Monday, December 25, 2017

but, isn't the lesson taught in christianity that if you try and live a good life and be a good person that you'll be betrayed by your friends and torn down in bloodlust by an angry lynch mob?

there's this story going around amongst jewish historians that maybe the entire history before the captivity was entirely fictional, and that the people that were moved into the levant were an entirely fabricated ethnicity - that the jewish race was a fabrication of the dying sumerian civilization under the direction of it's new iranian overlords, meant to colonize and replace an existing civilization with a colonial outpost. this would explain judaism's apparent connections to zoroastrianism.

and, what would that destroyed civilization be? it would have been phoenician. what happened, then, was that the persians came in, cleared the phoenicians out and brought in this imagined ethnicity, the jews - who were peoples indigenous to mesopotamia, following a newly invented ideology with a totally fabricated history.

but, some source would exist to describe this? well, perhaps some source did, perhaps many did. but, centuries later, the roman destruction of carthage was total - and such histories would have been destroyed in the process, if they existed. hey, that is true, isn't it?

it was the carthaginian connection that intrigued me as i was having a cigarette and wanted to get written down. i like it when disparate parts of history intersect like that, and it just made a connection in my head. hey, it's christmas.
i've actually long been swayed by the hypothesis that religion, as we understand it, is basically an elaborately distorted ufo cult. these stories of contacts with ancient beings in the sky may have an empirical basis, if you allow for contact with extra-terrestrial life. well, it's a naturalistic explanation, is it not? the sky is at the core of so much religion...

i don't claim to be able to rigorously demonstrate this, but i think it's probably actually true, nonetheless. it's kind of unfalsifiable, right? but that doesn't necessarily mean it's wrong - i'm post-godel, i'm sorry, it really doesn't. errr. bzzzztt. wrong.

it's certainly less convincing if it's unfalsifiable, i'll grant you that - it's not science. it's speculation. but, it might be science one day.

so, i don't find claims of entities in the sky to be particularly absurd or hard to believe - they've happened all throughout history, have they not?
ok, i'm going to put away my skeptic hat for a moment and put on my marxist cape. 

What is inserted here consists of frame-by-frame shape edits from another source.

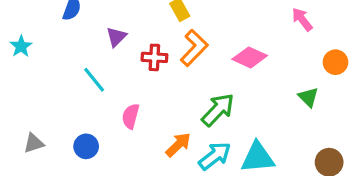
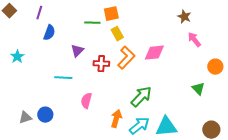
pink diamond: (250, 57) -> (154, 53), moved, turned -30
cyan line: (94, 80) -> (63, 78), turned -48
orange arrow: (178, 145) -> (116, 119), turned -30
blue circle: (86, 146) -> (45, 115), moved

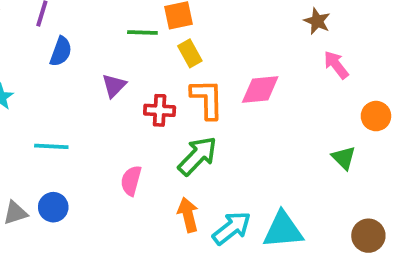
orange L-shape: (126, 58) -> (207, 99), turned -45
cyan line: (63, 78) -> (51, 146), moved
green arrow: (141, 97) -> (198, 156), moved
orange arrow: (116, 119) -> (188, 215), turned -30

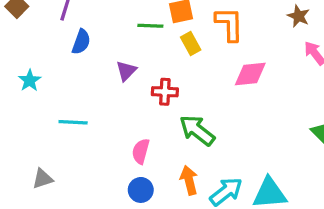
orange L-shape: (207, 99) -> (229, 24), moved
green arrow: (198, 156) -> (197, 130), turned -96
blue circle: (53, 207) -> (141, 190), moved

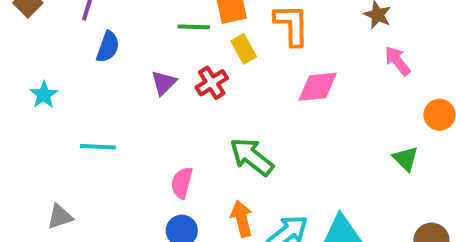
red cross: (165, 92) -> (212, 83), moved, turned -35

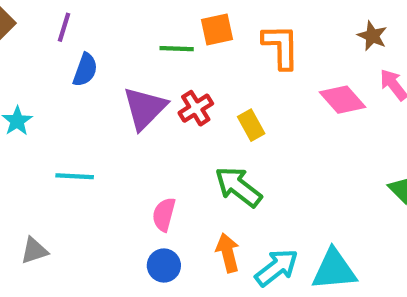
yellow rectangle: (244, 49) -> (251, 125), moved
purple triangle: (164, 83) -> (145, 108), size x1.6
pink diamond: (318, 87) -> (343, 100), moved, turned 54

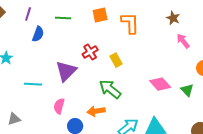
green line: (177, 49) -> (63, 18), moved
pink diamond: (343, 100) -> (160, 84), moved
purple triangle: (145, 108) -> (66, 71), moved
pink semicircle: (164, 214) -> (59, 106), moved
orange arrow: (228, 253) -> (96, 111), moved, turned -84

i just think the marxist article of clothing should be a cape. it just makes sense, some how. i dunno. but it's obvious.

religion is supposed to be this thing that governments use to control masses of people into compliance with. so, it strikes me as kind of weird to speak of it in terms of resistance. now, i need to rip off my marxist cape because my paranoid anarchist heart wants to look for evidence of alliance with power structures, as that is, in truth, occam's razor. yet, the possibility of a simple slick preacher also always exists - and these aren't mutually exclusive.

at the least, any activist on the left should be particularly weary of any kind of religious movement trying to involve itself with politics. there is a 100% chance that they are trying to take over your movement for one nefarious aim or the other.

the problem that marx (where's my cape?...) saw with christianity is that it promises salvation in an afterlife, thereby leaving workers in delusional states of fantasies about life and death. i'm supposed to point out that marx saw this as an obstacle to movement building and leave it at that, but think about the psychology in what he's suggesting. think about how that breaks a human's soul into two, having them turn an active desire for death into a virtue. to convince humans that they should believe that all of the misery and all of the struggle is worth it because it will be paid off in an afterlife, which certainly doesn't exist. this is a truly dangerous cult.

i don't feel that buddhism escapes this general description of a pacifying force, but rather in a way just transcribes it. buddhism also teaches that life is meaningless, and that there is some preferable place in the hierarchy in the next life. this is incompatible with a revolutionary politic.